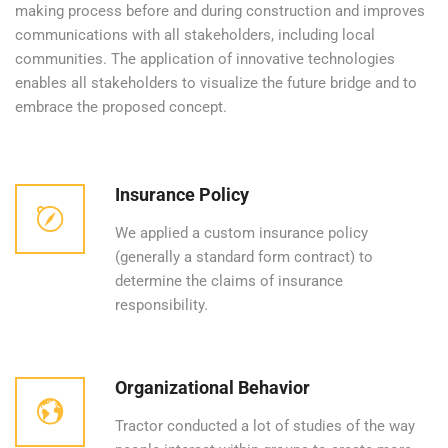
making process before and during construction and improves
communications with all stakeholders, including local
communities. The application of innovative technologies
enables all stakeholders to visualize the future bridge and to
embrace the proposed concept.
Insurance Policy
We applied a custom insurance policy
(generally a standard form contract) to
determine the claims of insurance
responsibility.
Organizational Behavior
Tractor conducted a lot of studies of the way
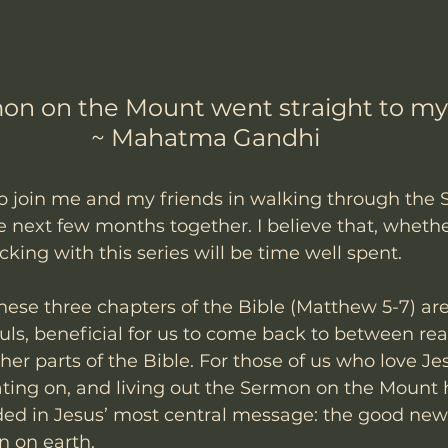
on on the Mount went straight to my 
~ Mahatma Gandhi
to join me and my friends in walking through the
 next few months together. I believe that, whethe
acking with this series will be time well spent. 
these three chapters of the Bible (Matthew 5-7) are
ouls, beneficial for us to come back to between re
er parts of the Bible. For those of us who love Jes
ting on, and living out the Sermon on the Mount h
ed in Jesus’ most central message: the good news
 on earth.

→ Work task: The expected output is every entry above, character for character, with no pictures.

→ Answer box:
making process before and during construction and improves
communications with all stakeholders, including local
communities. The application of innovative technologies
enables all stakeholders to visualize the future bridge and to
embrace the proposed concept.
Insurance Policy
We applied a custom insurance policy
(generally a standard form contract) to
determine the claims of insurance
responsibility.
Organizational Behavior
Tractor conducted a lot of studies of the way
on on the Mount went straight to my 
~ Mahatma Gandhi
to join me and my friends in walking through the
 next few months together. I believe that, whethe
acking with this series will be time well spent. 
these three chapters of the Bible (Matthew 5-7) are
ouls, beneficial for us to come back to between re
er parts of the Bible. For those of us who love Jes
ting on, and living out the Sermon on the Mount h
ed in Jesus’ most central message: the good news
 on earth.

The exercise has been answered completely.